REPUBLIKA.CO.ID, Seorang purnawirawan jenderal Angkatan Udara Amerika Serikat (AS), Dave Deptula, menyatakan bahwa Tel Aviv tidak memiliki perlengkapan militer yang memadai, termasuk pesawat tempur yang proporsional untuk menyerang situs nuklir Iran, di saat para pejabat Israel menebar retorika perang melawan Iran
Deptula kepada US National Public Radio (NPR) Sabtu (10/3) mengatakan, meski pesawat tempur Israel berhasil menghancurkan situs nuklir Irak pada 1981 lalu dan Suriah pada 2007, akan tetapi Iran merupakan tantangan militer lebih sulit yang mencakup puluhan target potensial.
Ditambahkannya bahwa Israel "bukan hanya tidak memiliki pesawat pesawat tempur yang proporsional" untuk menyerang Iran. "Ada masalah kapasitas. Jumlah target yang balasannya akan relatif besar," tutur Deptula.
Lebih lanjut dijelaskannya, bahkan untuk AS saja, segala bentuk serangan udara terhadap Iran akan berubah menjadi operasi militer berkepanjangan dan rumit.
Menurutnya, serangan udara ke Iran tidak seperti "berjalan-jalan di taman". Melainkan memperlukan rangkaian serangan yang berdurasi selama beberapa pekan terhadap berbagai target.
Purnawirawan Jenderal AS ini menyoal tujuan dari serangan udara dan pemboman terhadap instalasi nuklir Iran oleh rezim Zionis Israel. Jika bertujuan menghentikan program nuklir Iran untuk selamanya, menurut Deptula diperlukan lebih dari hanya serangan udara.
Sebelumnya, Dan Goure, analis pertahanan dari Lexington Institute, mengatakan kepada NPR bahwa kemungkinan serangan udara Israel hanya mampu menangguhkan program nuklir Iran tidak lebih dari satu atau dua tahun.
Ditambahkannya, "Israel bisa saja memiliki angkatan udara yang canggih, tapi bukan tipe yang diperlukan untuk menghancurkan program nuklir Iran .... Mereka tidak memiliki pesawat yang dapat membawa bom berdaya ledak besar".
Menurut Goure, pesawat Israel hanya dapat membawa bom berbobot maksimal 2.000 pound. Dan hanya Amerika memiliki pesawat yang dapat membawa bom berbobot 30 ribu pound yang dirancang khusus untuk menghancurkan segala bentuk fasilitas bawah tanah.

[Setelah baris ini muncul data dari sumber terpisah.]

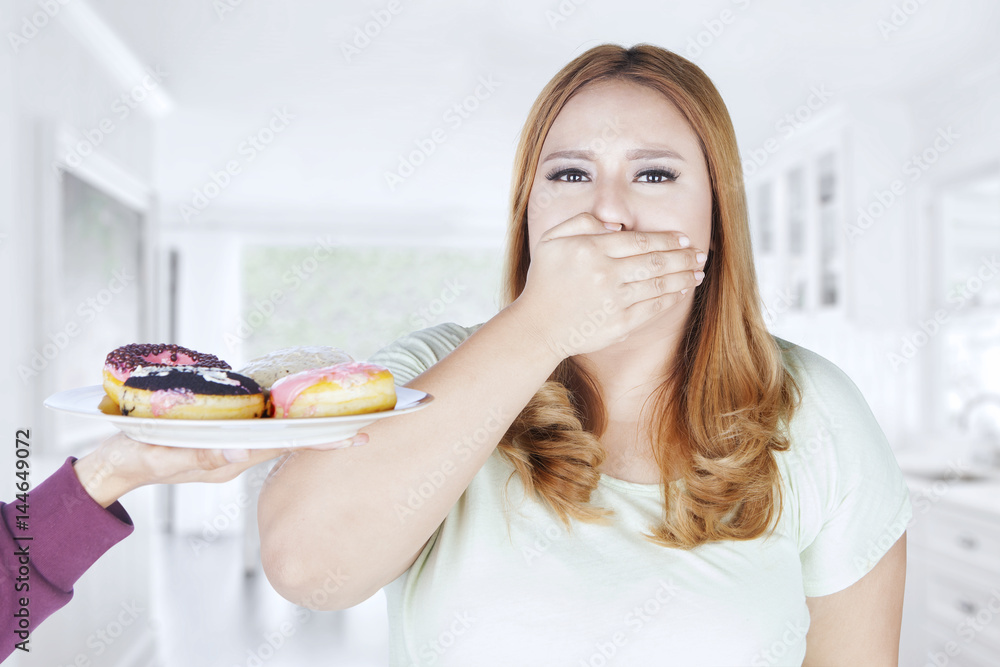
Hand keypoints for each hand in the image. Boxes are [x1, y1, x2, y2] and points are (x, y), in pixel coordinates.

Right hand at [72, 431, 366, 507]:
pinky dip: (283, 420)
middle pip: (290, 440)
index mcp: (229, 460)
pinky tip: (300, 411)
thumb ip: (196, 455)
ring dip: (309, 424)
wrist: (115, 467)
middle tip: (368, 421)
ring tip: (345, 411)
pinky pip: (260, 429)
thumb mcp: (160, 457)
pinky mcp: (222, 438)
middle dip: (326, 431)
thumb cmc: (135, 460)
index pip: (283, 447)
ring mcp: (231, 446)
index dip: (318, 439)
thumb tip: (238, 452)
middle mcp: (238, 454)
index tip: (353, 435)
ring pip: (279, 434)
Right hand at [511, 212, 705, 358]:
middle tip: (699, 254)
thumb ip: (582, 221)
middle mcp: (605, 274)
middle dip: (683, 256)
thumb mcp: (552, 239)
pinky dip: (671, 298)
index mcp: (591, 249)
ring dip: (684, 276)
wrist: (537, 326)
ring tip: (698, 272)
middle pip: (656, 261)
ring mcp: (614, 301)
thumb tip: (617, 223)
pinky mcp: (619, 324)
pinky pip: (653, 308)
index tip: (683, 238)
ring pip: (659, 284)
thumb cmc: (545, 281)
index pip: (640, 240)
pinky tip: (682, 290)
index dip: (667, 239)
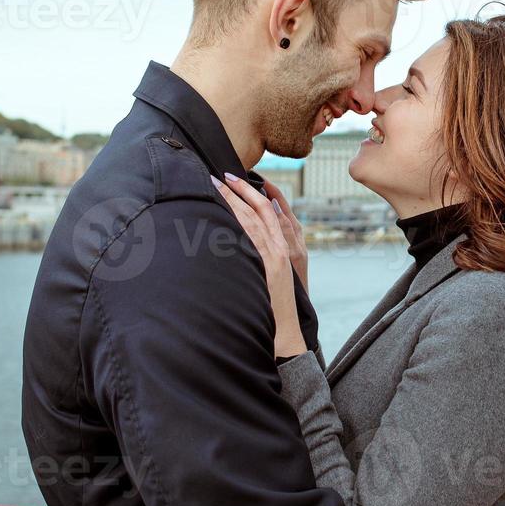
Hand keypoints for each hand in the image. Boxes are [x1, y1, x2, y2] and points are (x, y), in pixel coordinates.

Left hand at [212, 173, 306, 357]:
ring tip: (219, 185)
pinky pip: (251, 238)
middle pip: (261, 210)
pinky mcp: (268, 266)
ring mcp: (275, 257)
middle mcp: (281, 249)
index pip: (268, 212)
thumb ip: (259, 259)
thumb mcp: (268, 278)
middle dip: (242, 190)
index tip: (237, 180)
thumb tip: (239, 248)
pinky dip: (239, 222)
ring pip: (254, 220)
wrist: (285, 331)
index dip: (253, 194)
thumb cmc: (272, 308)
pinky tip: (225, 210)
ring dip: (235, 200)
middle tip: (224, 174)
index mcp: (283, 249)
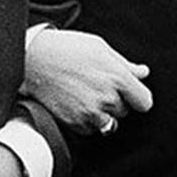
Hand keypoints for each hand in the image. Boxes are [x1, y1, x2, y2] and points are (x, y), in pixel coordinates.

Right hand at [24, 28, 152, 133]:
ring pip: (110, 123)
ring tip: (86, 96)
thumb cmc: (66, 48)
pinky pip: (91, 129)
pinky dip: (86, 120)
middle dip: (116, 101)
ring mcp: (91, 112)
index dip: (138, 97)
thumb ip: (125, 64)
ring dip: (102, 114)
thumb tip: (143, 73)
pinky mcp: (76, 123)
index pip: (144, 102)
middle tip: (97, 86)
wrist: (32, 60)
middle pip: (125, 111)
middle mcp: (107, 97)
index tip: (130, 93)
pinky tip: (75, 103)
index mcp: (117, 77)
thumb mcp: (99, 47)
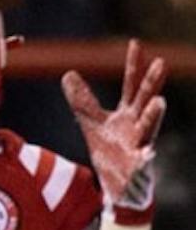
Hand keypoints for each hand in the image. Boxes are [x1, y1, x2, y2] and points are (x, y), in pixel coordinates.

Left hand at [61, 39, 166, 218]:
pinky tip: (148, 154)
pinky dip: (145, 160)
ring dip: (153, 116)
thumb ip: (83, 102)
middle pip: (145, 100)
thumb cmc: (111, 152)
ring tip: (159, 102)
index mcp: (128, 114)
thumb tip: (67, 73)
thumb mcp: (93, 124)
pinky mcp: (138, 170)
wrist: (118, 187)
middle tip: (161, 62)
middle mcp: (137, 126)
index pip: (131, 84)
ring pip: (148, 129)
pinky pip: (143, 164)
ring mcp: (139, 146)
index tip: (136, 42)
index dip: (133, 65)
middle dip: (152, 83)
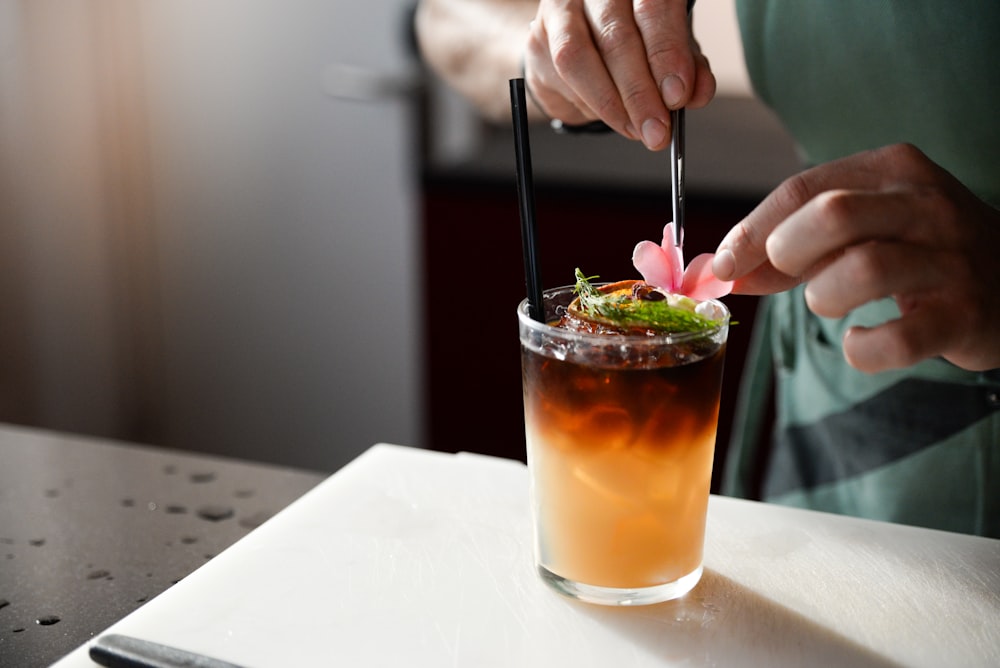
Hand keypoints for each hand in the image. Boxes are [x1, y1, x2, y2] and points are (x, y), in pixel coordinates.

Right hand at [524, 0, 715, 149]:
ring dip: (610, 104)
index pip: (653, 9)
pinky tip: (610, 114)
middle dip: (639, 92)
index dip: (666, 54)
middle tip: (657, 129)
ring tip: (634, 130)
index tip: (678, 96)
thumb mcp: (668, 49)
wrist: (579, 41)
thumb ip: (687, 68)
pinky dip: (589, 104)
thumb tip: (697, 93)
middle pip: (616, 37)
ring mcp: (561, 10)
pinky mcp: (537, 38)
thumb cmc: (632, 40)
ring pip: (577, 58)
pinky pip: (560, 77)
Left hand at [712, 143, 999, 372]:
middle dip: (787, 253)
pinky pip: (896, 339)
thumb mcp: (858, 232)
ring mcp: (951, 259)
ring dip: (824, 298)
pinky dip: (862, 348)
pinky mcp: (965, 314)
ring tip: (831, 304)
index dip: (750, 231)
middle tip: (788, 276)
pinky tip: (862, 340)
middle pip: (831, 216)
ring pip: (863, 270)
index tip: (721, 264)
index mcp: (892, 170)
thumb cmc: (915, 253)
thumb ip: (791, 249)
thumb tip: (721, 272)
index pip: (802, 189)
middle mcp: (927, 205)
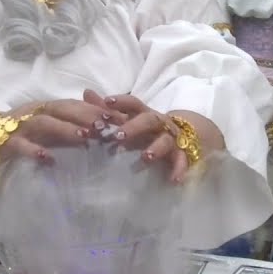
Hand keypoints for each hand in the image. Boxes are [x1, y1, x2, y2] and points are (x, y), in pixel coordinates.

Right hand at [0, 94, 115, 161]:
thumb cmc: (21, 133)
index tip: (117, 116)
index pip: (73, 104)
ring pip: (44, 122)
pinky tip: (49, 159)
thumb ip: (70, 128)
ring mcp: (20, 125)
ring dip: (65, 128)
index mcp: (45, 107)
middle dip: (85, 115)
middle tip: (105, 125)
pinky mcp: (7, 141)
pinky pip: (22, 145)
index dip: (95, 109)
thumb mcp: (48, 129)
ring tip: (83, 138)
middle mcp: (34, 111)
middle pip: (62, 108)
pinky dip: (35, 151)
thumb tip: (99, 131)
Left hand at [83, 91, 221, 183]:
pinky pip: (182, 161)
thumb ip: (107, 109)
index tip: (106, 101)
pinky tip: (173, 180)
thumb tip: (86, 93)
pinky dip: (178, 169)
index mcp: (145, 113)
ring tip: (145, 157)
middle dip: (135, 127)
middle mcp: (160, 123)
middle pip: (149, 120)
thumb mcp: (129, 118)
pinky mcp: (181, 154)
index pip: (134, 103)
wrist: (186, 134)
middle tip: (118, 136)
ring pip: (166, 140)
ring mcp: (172, 138)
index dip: (121, 101)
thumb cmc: (147, 128)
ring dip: (156, 148)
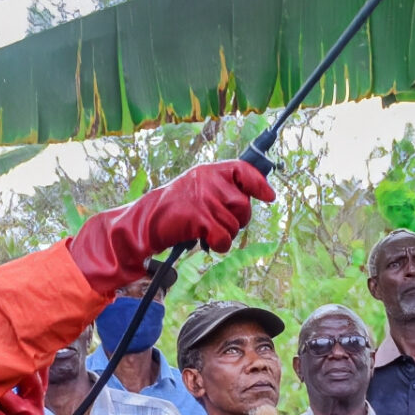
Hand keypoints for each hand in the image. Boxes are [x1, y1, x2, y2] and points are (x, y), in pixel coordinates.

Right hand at [67, 161, 276, 294]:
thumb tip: (255, 194)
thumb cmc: (175, 210)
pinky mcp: (198, 217)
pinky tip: (208, 242)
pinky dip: (220, 244)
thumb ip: (223, 190)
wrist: (145, 222)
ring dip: (225, 234)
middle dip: (238, 220)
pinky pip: (224, 237)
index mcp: (209, 171)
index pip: (243, 170)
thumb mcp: (199, 191)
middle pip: (243, 205)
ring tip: (207, 232)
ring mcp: (203, 198)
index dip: (259, 183)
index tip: (269, 196)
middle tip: (219, 224)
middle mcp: (208, 180)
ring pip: (235, 224)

Dalam beberapa bulan terakhir, AS dan Israel meningkat retorika perang terhadap Iran dan mengklaim terjadi penyimpangan dalam program energi nuklir Tehran yang mengacu pada produksi senjata destruksi massal.
Adapun Republik Islam membantah klaim tersebut dan menegaskan bahwa sebagai anggota Badan Energi Atom Internasional (IAEA) dan penandatangan Traktat Non-Proliferasi Nuklir (NPT), Tehran berhak mendayagunakan teknologi nuklir untuk kepentingan damai.